Source material »
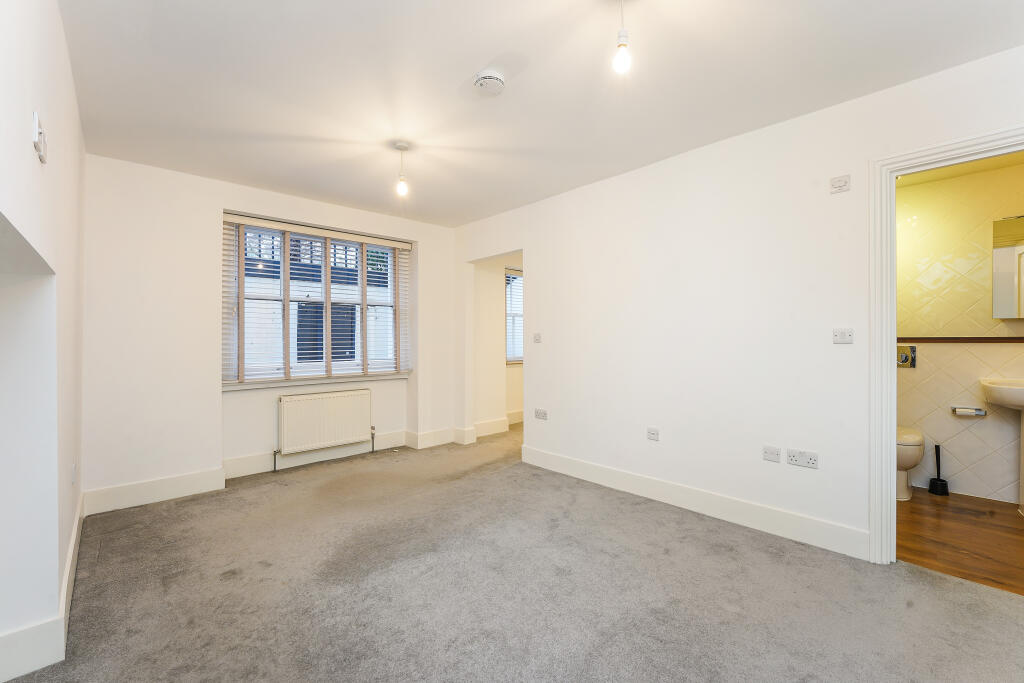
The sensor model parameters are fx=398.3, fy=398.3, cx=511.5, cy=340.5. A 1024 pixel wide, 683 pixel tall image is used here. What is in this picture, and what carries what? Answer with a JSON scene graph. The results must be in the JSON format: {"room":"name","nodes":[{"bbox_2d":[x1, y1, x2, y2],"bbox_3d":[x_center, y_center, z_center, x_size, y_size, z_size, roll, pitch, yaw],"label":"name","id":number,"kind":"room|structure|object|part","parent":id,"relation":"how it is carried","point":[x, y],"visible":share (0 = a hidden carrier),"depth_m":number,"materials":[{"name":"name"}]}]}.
{"room":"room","nodes":[
{"label":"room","id":0,"kind":"room"},
{"bbox_2d":[0,0,85,680],"bbox_3d":[-1.377,-0.072,0.908,0.370,2.521,4.722,0,0,-43],"label":"left wall","id":1,"kind":"structure","parent":0,"point":[57,582],"depth_m":1.44,"materials":[{"name":"white paint"}]},
{"bbox_2d":[33,110,47,163],"bbox_3d":[-1.419,-0.611,1.202,0.018,0.106,0.098,0,0,-43],"label":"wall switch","id":2,"kind":"object","parent":1,"relation":"attached to","point":[37,140],"visible":0.99,"depth_m":1.17,"materials":[{"name":"white plastic"}]},
{"bbox_2d":[0,496,85,682],"bbox_3d":[-1.922,1.098,1.584,0.172,0.148,3.110,0,0,-43],"label":"baseboard","id":3,"kind":"structure","parent":1,"relation":"attached to","point":[75,536],"depth_m":1.44,"materials":[{"name":"white paint"}]},
{"bbox_2d":[70,463,76,485],"bbox_3d":[-2.308,0.704,2.099,0.012,0.106,0.071,0,0,-43],"label":"wall socket","id":4,"kind":"object","parent":1,"relation":"attached to","point":[73,478],"visible":0.97,"depth_m":2.08,"materials":[{"name":"white plastic"}]},
{"bbox_2d":[79,154,459,509],"bbox_3d":[-1.814,-0.068,3.883,3.418,2.472,0.266,0,0,-43],"label":"back wall","id":5,"kind":"structure","parent":0,"point":[419,239],"depth_m":3.04,"materials":[{"name":"white paint"}]},
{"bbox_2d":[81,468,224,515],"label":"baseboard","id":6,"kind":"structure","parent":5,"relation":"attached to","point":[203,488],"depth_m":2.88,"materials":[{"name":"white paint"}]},
{"bbox_2d":[84,426,470,515],"bbox_3d":[-1.812,1.090,3.683,2.854,0.156,0.022,0,0,-43],"label":"baseboard","id":7,"kind":"structure","parent":5,"relation":"attached to","point":[131,494],"depth_m":3.18,"materials":[{"name":"white paint"}]},
{"bbox_2d":[221,215,410,386],"bbox_3d":[-1.792,-0.327,3.867,1.596,1.424,0.143,0,0,-43],"label":"window","id":8,"kind":"structure","parent":5,"relation":"in","point":[383,249],"depth_m":3.76,"materials":[{"name":"white"}]},
{"bbox_2d":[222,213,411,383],"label":"window blind","id":9,"kind":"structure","parent":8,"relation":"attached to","point":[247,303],"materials":[{"name":"white wood"}]},
{"bbox_2d":[222,373,409,390],"bbox_3d":[-1.775,0.376,3.809,1.560,0.052,0.144,0,0,-43],"label":"window sill","id":10,"kind":"structure","parent":5,"relation":"attached to","point":[319,381],"depth_m":3.65,"materials":[{"name":"white paint"}]},
{"bbox_2d":[277,387,373,463],"bbox_3d":[-1.756,0.791,3.761,0.877,0.575,0.102,0,0,-43],"label":"radiator","id":11,"kind":"object","parent":5,"relation":"attached to","point":[331,413],"visible":0.99,"depth_m":3.69,"materials":[{"name":"white metal"}]},
{"bbox_2d":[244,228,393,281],"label":"outdoor railing","id":12,"kind":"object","parent":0,"point":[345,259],"visible":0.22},
{"bbox_2d":[471,252,523,435],"bbox_3d":[0.220,-0.047,5.659,2.527,2.419,0.206,0,0,-43],"label":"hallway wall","id":13,"kind":"structure","parent":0,"point":[497,409],"depth_m":5.10,"materials":[{"name":"paint"}]},
{"bbox_2d":[459,412,521,443],"bbox_3d":[0.158,1.080,5.454,2.353,0.146,0.233,0,0,-43],"label":"baseboard","id":14,"kind":"structure","parent":13,"relation":"attached to","point":[493,427],"depth_m":4.96,"materials":[{"name":"white paint"}]},
{"bbox_2d":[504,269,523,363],"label":"hallway window blind","id":15,"kind":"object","parent":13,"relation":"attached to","point":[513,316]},
{"bbox_2d":[505,267,523,364],"bbox_3d":[0.251,-0.341,5.673,1.193,1.319,0.112,0,0,-43],"label":"hallway window","id":16,"kind":"structure","parent":13,"relation":"in","point":[520,335],"depth_m":5.47,"materials":[{"name":"white"}]},
{"bbox_2d":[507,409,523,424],"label":"baseboard","id":17,"kind":"structure","parent":13,"relation":"attached to","point":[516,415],"depth_m":5.55,"materials":[{"name":"white paint"}]},
{"bbox_2d":[1,421,1023,682],"bbox_3d":[0.166,1.200,2.239,4.460,0.100,5.746,0,0,-43],"label":"carpet floor","id":18,"kind":"structure","parent":0,"point":[93,618],"depth_m":1.83,"materials":[{"name":"grey carpet"}]},
{"bbox_2d":[58,0,1023,226],"bbox_3d":[-0.075,-1.338,2.106,3.697,0.115,5.196,0,0,-43],"label":"ceiling","id":19,"kind":"structure","parent":0,"point":[455,78],"depth_m":1.96,"materials":[{"name":"white paint"}]},
{"bbox_2d":[393,141,409,196],"bbox_3d":[-0.736,-1.140,2.666,0.108,0.338,0.109,0,0,-43],"label":"pendant light","id":20,"kind":"object","parent":19,"relation":"hanging from","point":[403,146],"visible":1,"depth_m":2.65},
{"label":"bulb","id":21,"kind":"part","parent":20,"relation":"part of","materials":[{"name":"glass"}]},
{"bbox_2d":[473,70,504,95],"bbox_3d":[-0.112,-1.272,1.982,0.146,0.045,0.147,0,0,-43],"label":"smoke detector","id":22,"kind":"object","parent":19,"relation":"attached to","point":[495,78],"visible":0.99,"depth_m":1.95,"materials":[{"name":"white plastic"}]},
{"bbox_2d":[613,0,632,73],"bbox_3d":[0.411,-1.153,1.479,0.105,0.313,0.105,0,0,-43],"label":"pendant light","id":23,"kind":"object","parent":19,"relation":"hanging from","point":[624,44],"visible":0.99,"depth_m":1.46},
{"bbox_2d":[453,44,1023,563],"bbox_3d":[1.087,-0.071,2.980,0.128,2.471,4.980,0,0,-43],"label":"right wall","id":24,"kind":"structure","parent":0,"point":[546,273],"depth_m":2.56,"materials":[{"name":"white paint"}]},
{"bbox_2d":[533,333,541,342],"bbox_3d":[0.232,-0.026,3.674,0.015,0.086,0.099,0,0,-43],"label":"light switch","id":25,"kind":"object","parent":24,"relation":"attached to","point":[536,337],"visible":0.99,"depth_m":3.67,"materials":[{"name":"white plastic"}]},
{"bbox_2d":[534,408,547,419],"bbox_3d":[0.263,0.668,3.641,0.011,0.082,0.132,0,0,-43],"label":"wall socket","id":26,"kind":"object","parent":24,"relation":"attached to","point":[538,413],"visible":0.99,"depth_m":3.64,"materials":[{"name":"white plastic"}]},
{"bbox_2d":[647,427,658,440],"bbox_3d":[1.020,0.674,2.875,0.010,0.080,0.086,0,0,-43],"label":"wall socket","id":27,"kind":"object","parent":24,"relation":"attached to","point":[652,431],"visible":0.98,"depth_m":2.87,"materials":[{"name":"white plastic"}]},
{"bbox_2d":[520,446,869,561],"bbox_3d":[1.045,1.087,2.933,0.017,0.139,2.584,0,0,-43],"label":"baseboard","id":28,"kind":"structure","parent":24,"relation":"attached to","point":[576,466],"depth_m":2.59,"materials":[{"name":"white paint"}]},
{"bbox_2d":[762,445,780,462],"bbox_3d":[1.548,0.673,2.368,0.012,0.080,0.089,0,0,-43],"label":"wall socket","id":29,"kind":"object","parent":24,"relation":"attached to","point":[776,455],"visible":0.97,"depth_m":2.37,"materials":[{"name":"white plastic"}]},
{"bbox_2d":[786,448,817,468],"bbox_3d":[1.639,0.666,2.248,0.013,0.082,0.140,0,0,-43],"label":"double socket","id":30,"kind":"object","parent":24,"relation":"attached to","point":[790,455],"visible":0.98,"depth_m":2.25,"materials":[{"name":"white plastic"}]},
{"bbox_2d":[830,175,850,193],"bbox_3d":[1.761,-0.841,2.136,0.016,0.077,0.084,0,0,-43],"label":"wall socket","id":31,"kind":"object","parent":24,"relation":"attached to","point":[840,180],"visible":0.99,"depth_m":2.13,"materials":[{"name":"white plastic"}]},
{"bbox_2d":[832,328,853,343],"bbox_3d":[1.794,-0.026,2.155,0.015,0.082,0.094,0,0,-43],"label":"light switch","id":32,"kind":"object","parent":24,"relation":"attached to","point":[838,337],"visible":0.98,"depth_m":2.16,"materials":[{"name":"white plastic"}]},
{"bbox_2d":[869,124,1023,565],"bbox_3d":[2.222,0.119,1.807,0.171,2.070,0.899,0,0,-43],"label":"door frame","id":33,"kind":"structure","parent":24,"relation":"in","point":[886,453],"depth_m":2.04,"materials":[{"name":"white paint"}]},
{"bbox_2d":[896,487,1023,596],"bbox_3d":[2.943,1.211,2.405,1.809,0.101,1.942,0,0,-43],"label":"wooden floor","id":34,"kind":"structure","parent":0,"point":[984,522],"depth_m":2.36,"materials":[{"name":"brown wood"}]},
{"bbox_2d":[896,426,924,500],"bbox_3d":[2.874,0.772,3.085,0.651,0.771,0.445,0,0,-43],"label":"toilet","id":35,"kind":"object","parent":34,"relation":"on","point":[908,462],"visible":0.22,"depth_m":2.88,"materials":[{"name":"white ceramic"}]},
{"bbox_2d":[926,443,948,495],"bbox_3d":[3.270,0.982,3.052,0.115,0.368,0.107,0,0,-43],"label":"toilet brush","id":36,"kind":"object","parent":34,"relation":"on","point":[932,488],"visible":1,"depth_m":3.04,"materials":[{"name":"black plastic"}]},
{"bbox_2d":[979,377,1023,515],"bbox_3d":[3.414,0.674,2.566,0.534,0.973,0.549,0,0,-43],"label":"pedestal sink","id":37,"kind":"object","parent":34,"relation":"on","point":[992,399],"visible":1,"depth_m":2.64,"materials":[{"name":"white ceramic"}]},
{"bbox_2d":[896,158,1023,500],"bbox_3d":[3.456,-0.053,3.060,0.121,2.434,2.022,0,0,-43],"label":"bathroom wall","id":38,"kind":"structure","parent":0,"point":[922,373],"depth_m":3.03,"materials":[{"name":"beige tile"}]},
{"bbox_2d":[897,345,915,367],"bbox_3d":[3.138,0.124,3.212,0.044,0.173,0.162,0,0,-43],"label":"flush plate","id":39,"kind":"object","parent":38,"relation":"attached to","point":[904,361],"visible":0.91,"depth_m":3.19,"materials":[{"name":"silver metal"}]},
{"bbox_2d":[897,336,1023,342],"bbox_3d":[3.481,-0.008,2.972,0.229,0.040,1.342,0,0,-43],"label":"wood trim","id":40,"kind":"structure","parent":38,"relation":"attached to","point":[932,339],"depth_m":2.99,"materials":[{"name":"brown wood"}]},
{"bbox_2d":[951,406,986,416],"bbox_3d":[3.365,0.515,2.939,0.099,0.054,0.179,0,0,-43],"label":"toilet paper holder","id":41,"kind":"object","parent":38,"relation":"attached to","point":[980,413],"visible":0.94,"depth_m":2.92,"materials":[{"name":"silver metal"}]},
{"bbox_2d":[992,216,1023,318],"bbox_3d":[3.651,-0.507,2.661,0.140,0.715,0.561,0,0,-43],"label":"mirror cabinet","id":42,"kind":"object","parent":38,"relation":"attached to","point":[1004,251],"visible":1,"depth_m":2.77,"materials":[{"name":"white mirror"}]},
{"bbox_2d":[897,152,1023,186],"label":"bathroom ceiling","id":43,"kind":"structure","parent":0,"point":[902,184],"depth_m":2.90,"materials":[{"name":"paint"}]}
]}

Exercise goal » Go through the records above and count every line that includes "silver". Give the number and nothing else.

The answer » 2